Daily Archives: February 10, 2014

BC Liberals $$ going to court cases rather than #bced #bcpoli #ubc #ubced #yteubc

On February 4, 2014 BCTF President Jim Iker issued the following statement about the BC Government’s decision to appeal Justice Griffin’s Bills 28 and 22 ruling. Please check against delivery at http://new.livestream.com/BCTF/Feb042014 

Good morning, Today marks the one year anniversary since BC teachers started negotiations on the latest round of bargaining. The first session was February 4, 2013.

And today, we learned Premier Clark and Education Minister Peter Fassbender are not serious about stability in BC’s education system. By announcing their intent to appeal BC teachers’ important and historic court victory, Christy Clark’s government has shown they think they are above the law.

The government has broken the law, the constitution, twice. But, they continue to put their own political agenda before students. This government has been told five times they were wrong.

First, by teachers in 2002 when Bill 28 came in. We knew the damage it would do, but government ignored our concerns and an entire generation of students have been short-changed as a result.

In 2004, the International Labour Organization of the United Nations told the BC Liberal government they were breaking international law.

In 2007, the Supreme Court of Canada ruled this government had acted unconstitutionally in Health Services.

In 2011, the BC Supreme Court ruled that Bill 28 was unconstitutional.

And now in 2014, the same court has said they violated the Charter twice. Christy Clark has been told time and time again that they cannot trample people’s rights, that they must respect the Charter of Rights and Freedoms. 2

In the last round, Justice Griffin said Christy Clark’s government negotiated in bad faith.

Given their bad faith approach and the last 12 years of cuts, how can teachers trust this government? Today, with this appeal, Clark and Fassbender have shown we cannot trust them… as much I want to.

By trying to hold on to Bill 28, which illegally stripped teachers’ working conditions, Christy Clark is saying no to smaller classes, no to increased support for students with special needs, and no to extra help for all kids. It’s sad, disappointing, but entirely predictable from a government that cannot be trusted to put education before politics.

BCTF President Iker calls Liberals Minister on letter and inaccuracies #bced #bcpoli #ubced #yteubc

Tracy Sherlock, Vancouver Sun, February 7, 2014— Education minister Peter Fassbender sent an email directly to teachers on Friday, in an attempt to explain the government’s perspective on their rocky relationship.

Teachers from across the province responded with frustration on social media, in interviews and with letters to Fassbender copied to The Vancouver Sun.

Fassbender’s email comes after the announcement Tuesday that the government intends to appeal a court case it lost to B.C. teachers last month.

In the court ruling, Supreme Court Justice Susan Griffin said legislation passed in 2012 was virtually identical to a 2002 bill she had previously ruled as unconstitutional because it violated teachers’ rights to bargain class size and composition clauses. Fassbender said Tuesday that the ruling could cost as much as $1 billion to implement because it forces the province to retroactively restore class size and composition language that was removed from teachers’ contracts in 2002.

B.C. Teachers’ Federation president Jim Iker said Fassbender’s letter is not historically accurate and he doesn’t think the government should be directly approaching BCTF members.

■ Tasks to complete
1. Reproduce verbatim the stretch of the passage on the BC teachers' court case from "In 2011, the" through "much I want to.".
2. According to the passage on the BC teachers' court case, what is Christy Clark saying no to by trying to hold on to Bill 28? List each item.
The data that comes next was taken from a separate source.

■ Stored entries
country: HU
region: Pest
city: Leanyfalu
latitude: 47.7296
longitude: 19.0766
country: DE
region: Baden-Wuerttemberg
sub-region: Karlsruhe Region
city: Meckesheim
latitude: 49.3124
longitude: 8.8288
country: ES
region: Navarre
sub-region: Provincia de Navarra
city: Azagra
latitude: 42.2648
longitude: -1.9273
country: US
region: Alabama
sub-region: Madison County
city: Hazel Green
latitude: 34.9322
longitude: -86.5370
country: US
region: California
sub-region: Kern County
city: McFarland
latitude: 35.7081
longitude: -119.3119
...
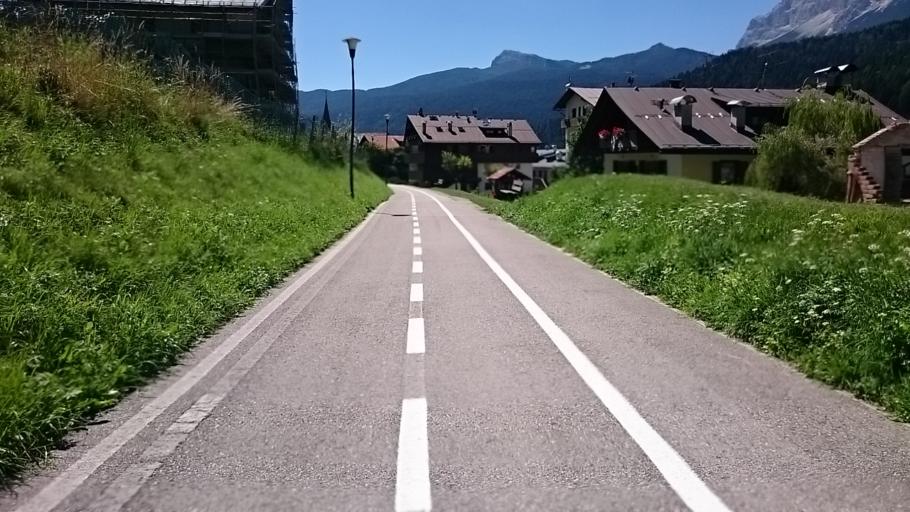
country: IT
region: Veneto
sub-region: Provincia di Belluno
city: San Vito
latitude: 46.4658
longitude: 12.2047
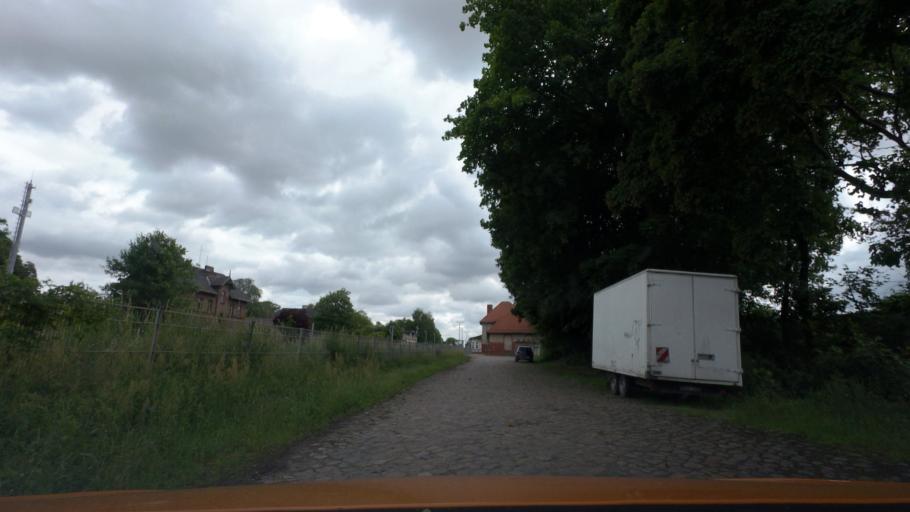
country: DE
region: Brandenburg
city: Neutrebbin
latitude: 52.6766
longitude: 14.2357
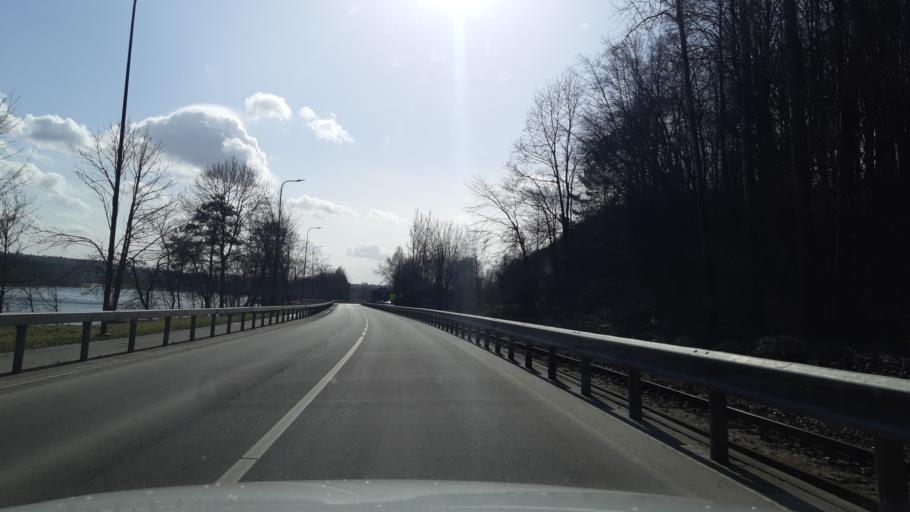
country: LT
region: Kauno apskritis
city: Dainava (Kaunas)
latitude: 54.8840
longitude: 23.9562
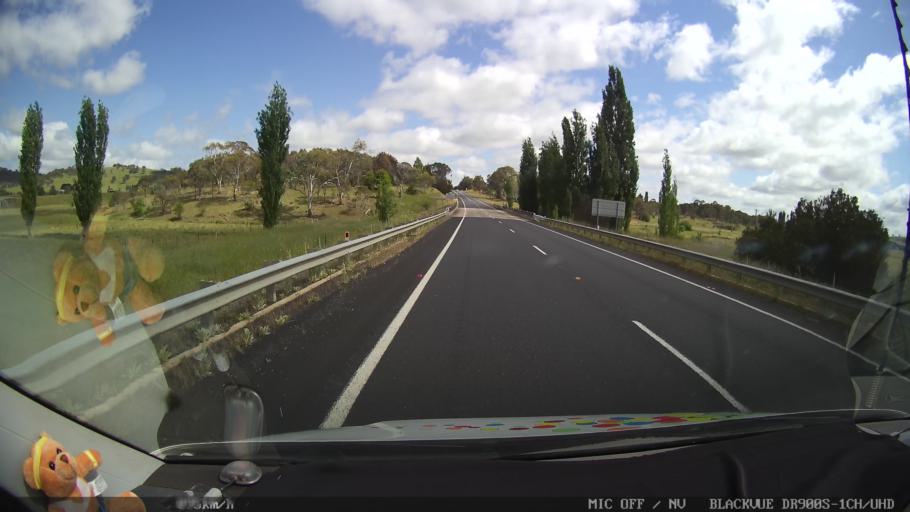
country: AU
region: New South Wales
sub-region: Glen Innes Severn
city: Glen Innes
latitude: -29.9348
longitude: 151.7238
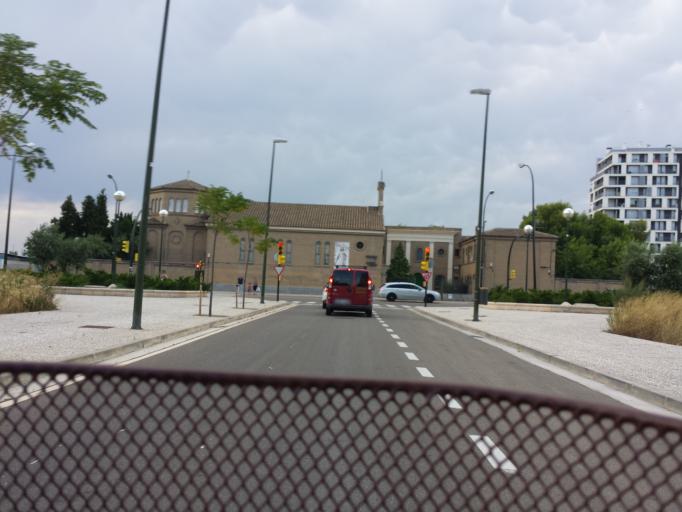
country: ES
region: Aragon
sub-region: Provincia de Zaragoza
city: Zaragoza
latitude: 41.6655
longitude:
==
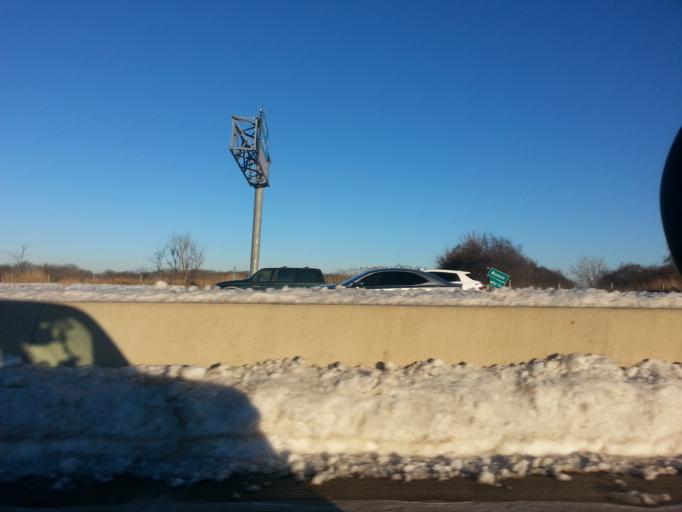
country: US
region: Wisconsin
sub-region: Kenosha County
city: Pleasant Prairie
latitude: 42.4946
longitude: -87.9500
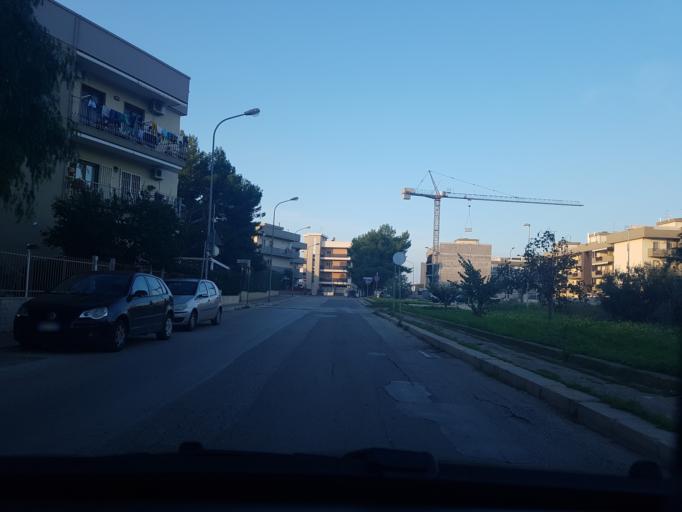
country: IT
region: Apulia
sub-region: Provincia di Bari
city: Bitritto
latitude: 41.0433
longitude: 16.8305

■ Outputs by task
1.
In 2011, the BC Supreme Court ruled that Bill 28 was unconstitutional.

And now in 2014, the same court has said they violated the Charter twice. Christy Clark has been told time and time again that they cannot trample people’s rights, that they must respect the Charter of Rights and Freedoms. 2

In the last round, Justice Griffin said Christy Clark’s government negotiated in bad faith.

Given their bad faith approach and the last 12 years of cuts, how can teachers trust this government? Today, with this appeal, Clark and Fassbender have shown we cannot trust them… as much I want to.

2.
- smaller classes
- increased support for students with special needs
- extra help for all kids